Document segment:
▽
Biography: Lee Miller (1907-1977) was an American model, photographer, war correspondent and amateur Cordon Bleu cook of legendary beauty and lavish promiscuity until heavy drinking marred her appearance.
But this well-crafted, industriously detailed biography is no morality tale. Carolyn Burke, an Australian who lives most of the time in California, celebrates the joyous times of Lee Miller's hedonistic amorality with the enthusiasm of a middle-aged groupie, and explains all the lapses with uncritical sympathy.
Lee was born Elizabeth at home in Poughkeepsie, in upstate New York, where her father, Theodore, was the affluent, respected superintendent of a large company that made machines for separating heavy liquids from lighter ones, such as cream from milk. He regarded himself as only a mechanic; however, he had artistic aspirations: he was a keen photographer. He adored blonde, blue-eyed Elizabeth, his favourite child (there were two boys), and photographed her throughout her childhood, adolescence and early womanhood, often in the nude. Burke does not indulge in excessive Freudian analysis, but a reader might deduce that Theodore's fondness was dangerously close to incest and that the willing object of his love developed an Electra complex which endured the two unstable marriages and innumerable affairs of her adult life. Although she asserted a certain degree of independence at the age of 20 by calling herself Lee, evidently she always remained daddy's girl. He provided her only sense of security.
When her mother was temporarily incapacitated by illness, Lee, at the age of seven, was sent to stay with friends in Brooklyn. Their son, a sailor on leave, raped her and infected her with gonorrhoea. In those days before antibiotics, the cure in her case took several years of painful and humiliating therapy, administered by her mother.
A psychiatrist advised Lee's parents to tell her that sex was merely physical, not necessarily connected with love. This assurance seems to have influenced her emotions and behaviour ever after.
Her career as a photographic fashion model began by chance when she accidentally bumped into Condé Nast, the publisher of Vogue, who, like so many other men, was impressed by her beauty and gave her a top job.
In the hothouse of haute couture, she was an immediate success. Edward Steichen, then one of the two highest-paid photographers in the world, made her a cover girl, a star. Looking back on that period, she said many years later: "I was terribly, terribly pretty. I looked like an angel, but I was a fiend inside." Lee was always noted for her sense of humour.
△
Page-level text extractions
▽
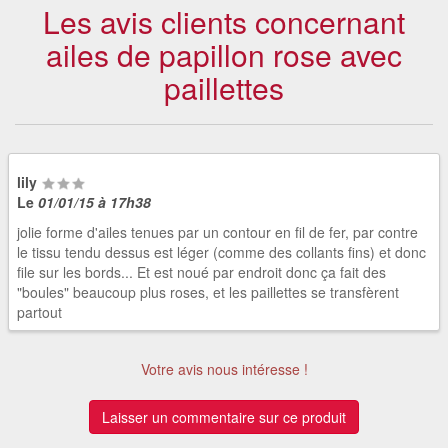
Les avis clients concernant
ailes de papillon rose avec
paillettes
lily
Le
01/01/15 à 17h38
jolie forme d'ailes tenues par un contour en fil de fer, par contre
le tissu tendu dessus est léger (comme des collants fins) et donc
file sur les bords... Et est noué par endroit donc ça fait des
"boules" beaucoup plus roses, et les paillettes se transfèrent
partout
Votre avis nous intéresse !
Laisser un commentaire sur ce produit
△
Requirement A: Render this sentence from the Lee Miller biography review into Spanish: "This assurance seems to have influenced her emotions and behaviour ever after."
Requirement B: Proceed with the Lee Miller biography review, picking up after its last sentence.

Task response A: Esta afirmación tranquilizadora parece haber influido desde entonces en sus emociones y su conducta.

Task response B:
Her doting father readily financed a visit to Paris, which went on much longer than expected. Lee was chaperoned at first by two Polish ladies who spoke so little French that it took them a week to notice that the "hotel" they had chosen was actually a brothel. That realisation was a characteristic Lee Miller joke, related widely. In Paris, she became the mistress and photographic apprentice of Man Ray, an American photographer in exile, who introduced her to surrealism and the society of the city's avant-garde artists, including Picasso, who became an intimate friend of hers until his death.
The Lives of Lee Miller (Thames & Hudson, 1985), by Lee's son, Antony Penrose, is pictorially superior to the new biography, but Burke has been able to amass more information, especially about Lee's sexual escapades. The surrealists were a playful group, with an avid delight in orgies. Lee was quick to fit in, as she never committed herself to only one man at a time. The surrealist sections of the book are scandalously entertaining.
Burke also thoroughly anatomises Lee's marriages, first to the unfortunate Egyptian businessman, Aziz Eloui Bey, who was rich until Lee finished with him, kind and astonishingly patient, no matter how flagrantly he was cuckolded. Roland Penrose, founder of London's Institute of Contemporary Arts and later Sir Roland, managed to stay the erratic marital course to the very end. He, too, was a great friend of the French surrealists and Picasso, and was just as actively adulterous as Lee.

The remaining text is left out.